汎用認証サイトにSAML2.0を実装するため作成中。

スコープ †

SAMLの仕様は膨大だが、使われていないものも多い。
以下の範囲に絞れば、実装は割とスリムになる。

Profile †

• SP Initiated な Web Browser SSO Profile
• Federation Using Out-of-Band Account Linking

Binding †

• Authentication Request
  HTTP Redirect Binding
• Authentication Response
  HTTP POST Binding

Core †

• Protocols
  Authentication Request Protocol

メタデータ †

• SP側はメタデータを公開しない。
• IdP側はメタデータを公開する。
  • メタデータは仕様提示と設定入力支援にのみ使用する。
  • メタデータで指定された範囲の仕様で応答する（一意になるオプションは不要）。
  • SAML Metadataで、AuthnRequestに指定可能な内容を示す。

トラストサークル †

• 仕様上、トラストサークルと言う用語は出てこない。
• 単純に「IdP-SP 間で、お互いを事前に登録し、お互いの証明書を交換する。」こと。

署名 †

前述のトラストサークルの慣例から、リクエスト・レスポンス共に署名を行う。

スコープ外 †

Web Browser SSO 以外の Profile †

SAMLは、Web Browser SSO Profile以外で使われていない。

HTTP Artifact Binding †

IdM実験室によると...。

昔はデータサイズの問題で、Artifact Bindingを使っていたが
最近は通信速度や端末性能の向上により、使われることは減ってきているらしい。

SPとIdPの間で直接通信をさせなければならないので、
クラウドサービスと社内IdPを連携させる場合など面倒なため。

ただ、今でも稀にArtifact Bindingしか使えないSPが
存在するので、仕方なく（IdP側に）実装することがある。

なお、AD FSではArtifact Bindingをサポートしている。
Azure ADはPOST BindingのみでArtifact Bindingは使えない。

詳細 †

AuthnRequest? †

NameIDPolicy †

• Format
  

  ○ emailAddress
  ○ unspecified
  ☓ persistent(永続的仮名)
  ☓ transient（一時的仮名）
  ☓☓ X509SubjectName
  ☓☓ WindowsDomainQualifiedName
  ☓☓ kerberos
  ☓☓ entity

• AllowCreate?="false"

RequestedAuthnContext? †

多くのSPでは使用していない

• Comparison属性

  ○ exact
  ☓ minimum
  ☓ maximum
  ☓ better

• AuthnContextClassRef?要素
  urn:oasis:names:tc:SAML:2.0:ac:classes

  ○ unspecified（不特定の方法で）
  ○ PasswordProtectedTransport（パスワード）
  ☓ Password（PasswordProtectedTransportとの違いが？）
  ☓ PreviousSession（既存のセッションを利用）
  ☓ X509
  ☓ SecureRemotePassword
  ☓ TimeSyncToken
  ☓ Smartcard
  ☓ SmartcardPKI
  ☓ MobileOneFactorContract
  ☓ MobileOneFactorUnregistered
  ☓ MobileTwoFactorContract
  ☓ MobileTwoFactorUnregistered
  ☓ PGP
  ☓ SPKI
  ☓ XMLDSig
  ☓ TLSClient
  ☓ Kerberos
  ☓ Telephony
  ☓ NomadTelephony
  ☓ AuthenticatedTelephony
  ☓ SoftwarePKI
  ☓ InternetProtocol
  ☓ PersonalTelephony
  ☓ InternetProtocolPassword

Assertion †

エンコード・デコード †

下記のsamltool.ioからアサーションを取得し、SAMLTool.comで確認するなど。

======

• _練習問題_
(A) SAML実装メモによると、Azure ADで使えるBindingは何か。
(B) SAML実装メモの最後の文の後から、続きを書き進めよ。

• _データセット_
======

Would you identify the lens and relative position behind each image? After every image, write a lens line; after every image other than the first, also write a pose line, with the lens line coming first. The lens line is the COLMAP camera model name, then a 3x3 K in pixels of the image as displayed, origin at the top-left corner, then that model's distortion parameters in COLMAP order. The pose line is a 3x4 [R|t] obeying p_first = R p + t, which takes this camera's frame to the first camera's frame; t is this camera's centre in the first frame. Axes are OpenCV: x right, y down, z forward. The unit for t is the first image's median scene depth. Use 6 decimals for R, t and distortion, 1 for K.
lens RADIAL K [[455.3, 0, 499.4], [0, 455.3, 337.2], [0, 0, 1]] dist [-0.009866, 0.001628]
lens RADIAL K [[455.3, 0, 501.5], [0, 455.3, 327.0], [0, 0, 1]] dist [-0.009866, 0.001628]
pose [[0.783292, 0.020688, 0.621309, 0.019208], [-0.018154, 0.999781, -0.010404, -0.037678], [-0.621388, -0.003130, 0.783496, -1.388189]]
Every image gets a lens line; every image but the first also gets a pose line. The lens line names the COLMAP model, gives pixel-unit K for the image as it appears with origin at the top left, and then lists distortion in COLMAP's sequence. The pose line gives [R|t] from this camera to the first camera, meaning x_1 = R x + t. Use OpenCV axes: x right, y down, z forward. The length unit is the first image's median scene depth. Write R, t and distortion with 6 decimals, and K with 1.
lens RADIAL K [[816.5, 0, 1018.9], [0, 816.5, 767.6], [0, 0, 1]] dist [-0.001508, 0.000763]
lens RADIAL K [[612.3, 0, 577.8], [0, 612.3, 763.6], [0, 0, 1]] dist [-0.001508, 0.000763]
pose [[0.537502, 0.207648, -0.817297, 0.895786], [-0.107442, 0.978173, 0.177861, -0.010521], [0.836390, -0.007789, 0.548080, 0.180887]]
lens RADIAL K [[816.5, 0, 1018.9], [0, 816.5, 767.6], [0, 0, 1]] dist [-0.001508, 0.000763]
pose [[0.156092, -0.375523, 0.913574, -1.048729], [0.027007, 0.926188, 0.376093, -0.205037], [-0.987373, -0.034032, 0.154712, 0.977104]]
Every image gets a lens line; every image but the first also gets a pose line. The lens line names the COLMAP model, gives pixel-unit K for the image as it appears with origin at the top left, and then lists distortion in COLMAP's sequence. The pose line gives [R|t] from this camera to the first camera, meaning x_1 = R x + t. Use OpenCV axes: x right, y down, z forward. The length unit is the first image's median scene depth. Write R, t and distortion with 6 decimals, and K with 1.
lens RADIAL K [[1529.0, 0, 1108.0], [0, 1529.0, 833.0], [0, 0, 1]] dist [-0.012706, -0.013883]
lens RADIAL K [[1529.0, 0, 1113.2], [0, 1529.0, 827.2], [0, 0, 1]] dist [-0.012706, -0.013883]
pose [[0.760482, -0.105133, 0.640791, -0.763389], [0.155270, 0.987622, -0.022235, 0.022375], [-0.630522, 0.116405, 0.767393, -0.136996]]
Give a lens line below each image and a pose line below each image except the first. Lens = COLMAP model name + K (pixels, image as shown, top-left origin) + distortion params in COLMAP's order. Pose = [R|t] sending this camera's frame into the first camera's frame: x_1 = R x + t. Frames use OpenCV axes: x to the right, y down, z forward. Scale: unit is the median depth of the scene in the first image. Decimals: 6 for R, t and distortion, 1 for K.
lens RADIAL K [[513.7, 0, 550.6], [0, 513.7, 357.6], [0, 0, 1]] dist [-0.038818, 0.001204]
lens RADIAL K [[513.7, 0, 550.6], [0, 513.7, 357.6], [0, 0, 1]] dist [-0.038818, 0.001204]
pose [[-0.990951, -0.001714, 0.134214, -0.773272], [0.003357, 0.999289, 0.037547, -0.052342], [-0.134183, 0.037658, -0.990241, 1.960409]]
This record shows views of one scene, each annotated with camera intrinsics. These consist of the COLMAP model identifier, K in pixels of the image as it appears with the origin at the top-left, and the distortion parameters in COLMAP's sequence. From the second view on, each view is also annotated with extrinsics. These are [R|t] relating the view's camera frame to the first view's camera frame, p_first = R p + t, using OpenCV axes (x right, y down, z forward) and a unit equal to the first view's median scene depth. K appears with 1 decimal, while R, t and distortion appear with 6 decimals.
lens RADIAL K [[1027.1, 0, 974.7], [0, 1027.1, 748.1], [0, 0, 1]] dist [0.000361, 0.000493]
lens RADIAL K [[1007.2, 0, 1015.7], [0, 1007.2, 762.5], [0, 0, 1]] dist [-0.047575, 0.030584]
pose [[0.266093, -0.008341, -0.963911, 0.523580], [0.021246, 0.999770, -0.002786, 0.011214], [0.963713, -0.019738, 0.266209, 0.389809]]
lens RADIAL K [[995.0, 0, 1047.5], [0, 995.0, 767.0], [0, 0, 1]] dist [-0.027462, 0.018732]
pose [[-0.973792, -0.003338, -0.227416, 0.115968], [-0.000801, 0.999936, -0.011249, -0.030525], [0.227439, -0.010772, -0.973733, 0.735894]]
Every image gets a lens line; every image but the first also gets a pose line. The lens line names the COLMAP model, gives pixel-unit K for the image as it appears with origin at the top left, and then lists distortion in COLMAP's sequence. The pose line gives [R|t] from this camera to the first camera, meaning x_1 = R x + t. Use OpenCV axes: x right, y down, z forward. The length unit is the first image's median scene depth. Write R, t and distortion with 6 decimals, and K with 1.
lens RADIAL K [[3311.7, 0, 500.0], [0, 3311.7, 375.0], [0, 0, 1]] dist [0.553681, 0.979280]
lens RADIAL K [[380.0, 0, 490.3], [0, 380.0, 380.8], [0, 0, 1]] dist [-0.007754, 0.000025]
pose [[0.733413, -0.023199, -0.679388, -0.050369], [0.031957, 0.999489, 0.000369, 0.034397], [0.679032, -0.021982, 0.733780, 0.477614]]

======

• _解答_
(A) POST Bindingのみであり、Artifact Bindingは使えない。

(B)
署名・検証のポイント †

ネストした複数のXML署名が Verify できない †

SignedXml?クラスの実装に問題があり、
ネストした複数のXML署名が Verify できないという問題があるらしい。

• SAMLはAssertion 側と Response 側どちらでの Signature の存在を仕様上は認めている。

• そのためIdP(またはその設定)によっては両方にXML署名が存在する場合がある。

• ネストしている場合の正規化では、外側のSignatureを取り除き、内部は残しておく。

• System.Security.Cryptography.SignedXml?クラスの実装に問題がある。
  （ネストした Signature を扱うと Verify できないバグがある）

※ 外側だけ検証すればイイ気がする。
　コチラが、SignedXml?によるネストしたXML署名・検証結果。

Whitespace を保持したままのXML署名が Verify できない †

XmlDocuement? を利用する際に PreserveWhitespace? を単に true にする。

SAMLのテスト †

IdP側のテスト †

• IdM実験室: [SAML]IdPの動作テストに使えるテストSPサイト
  https://idmlab.eidentity.jp/2018/02/samlidpsp.html

SP側のテスト †

著名、IdPを使用してテストする。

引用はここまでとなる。